Foto: Vinícius Sales/Gazeta do Povo
Milhares de manifestantes se reuniram em Brasília nesta quarta-feira (7) para participar da “Caminhada Pacífica pela Anistia Humanitária”, evento que contou com a presença do ex-presidente Jair Bolsonaro (PL), da ex-primeira-dama Michelle Bolsonaro (PL) e de diversos parlamentares da oposição. O objetivo da mobilização é pressionar o presidente da Câmara, Hugo Motta (Republicanos-PB), a pautar o projeto de lei que concede anistia aos condenados pelos atos de 8 de janeiro de 2023.
A manifestação começou na Torre de TV, no Eixo Monumental, e seguiu até a Esplanada dos Ministérios com um carro de som liderando o cortejo. Ao longo do percurso, Bolsonaro, parlamentares e apoiadores discursaram defendendo a aprovação da anistia.
Mesmo após uma cirurgia intestinal recente, Bolsonaro decidiu participar do ato. Em fala breve, o ex-presidente afirmou que a decisão sobre a anistia cabe exclusivamente ao Congresso Nacional. “Ninguém esperava essa multidão no meio da semana. A anistia é um ato político do Parlamento. O Parlamento vota, e ninguém tem que se meter”, disse.
Michelle Bolsonaro, o pastor Silas Malafaia e parlamentares como Nikolas Ferreira (PL-MG), Gustavo Gayer (PL-GO), Marcos Pontes (PL-SP), Eduardo Girão (Novo-CE) e Magno Malta (PL-ES) também discursaram, pedindo justiça e citando casos de mulheres presas por participação nos atos de 8 de janeiro, como Débora Rodrigues e Vildete, de 74 anos, em tratamento contra o câncer.
Michelle lembrou decisão anterior do ministro do STF, Gilmar Mendes, que considerou preocupante a prisão de mulheres com filhos pequenos.
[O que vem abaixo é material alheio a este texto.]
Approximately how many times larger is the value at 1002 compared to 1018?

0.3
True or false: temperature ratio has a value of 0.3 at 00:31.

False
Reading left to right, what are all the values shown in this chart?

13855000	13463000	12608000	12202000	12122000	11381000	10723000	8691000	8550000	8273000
Ela e Malafaia também agradeceram ao ministro Luiz Fux, que votou por pena mais branda no caso de Débora, presa por escrever com batom na estátua em frente ao Supremo.
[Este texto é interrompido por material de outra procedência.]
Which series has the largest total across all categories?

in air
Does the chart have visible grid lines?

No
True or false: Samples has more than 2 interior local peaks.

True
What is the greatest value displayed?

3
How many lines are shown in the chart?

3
Nikolas Ferreira criticou diretamente Hugo Motta, cobrando a votação do projeto de anistia. “Deputado Hugo Motta, você foi eleito com nossos votos. Paute a anistia por honra, por dignidade”, declarou. Caroline De Toni (PL-SC) defendeu uma anistia “geral e irrestrita” e lembrou a votação, no mesmo dia, do pedido de suspensão da ação penal contra Alexandre Ramagem, o que também pode beneficiar Bolsonaro.
Emocionado, Gustavo Gayer destacou o apoio ao ex-presidente e o compromisso de retornar às ruas sempre que convocado. “Temos um desafio: a anistia dos presos do 8 de janeiro, que não tiveram ampla defesa. Isso não é pauta de direita ou esquerda, é de humanidade”, reforçou o senador Eduardo Girão.
O ato reuniu caravanas de ao menos nove estados, além de familiares de presos e influenciadores. Raquel, esposa de um condenado a 17 anos, afirmou: “Estamos lutando para que nossos familiares saiam dessa injustiça”.
Foi a primeira grande manifestação da direita na Esplanada dos Ministérios desde os atos de vandalismo de 2023. A segurança foi reforçada com atuação da Polícia Militar, do Gabinete de Segurança Institucional (GSI) e monitoramento pelo STF. Não houve registros de conflitos.
Pressão por votação cresce na Câmara
A oposição já reuniu 262 assinaturas – cinco a mais do necessário – para pedir a votação em regime de urgência do projeto de anistia. No entanto, o presidente da Câmara, Hugo Motta, resiste a pautar o texto. Apesar de ter acenado positivamente à proposta no início do ano, Motta tem afirmado que a medida não é prioridade.
A postura do parlamentar tem provocado desgaste entre os oposicionistas, que iniciaram uma obstrução nas votações como forma de pressioná-lo. Ainda assim, a resistência se mantém, em meio à pressão de ministros do Supremo e do Palácio do Planalto, ambos contrários à medida.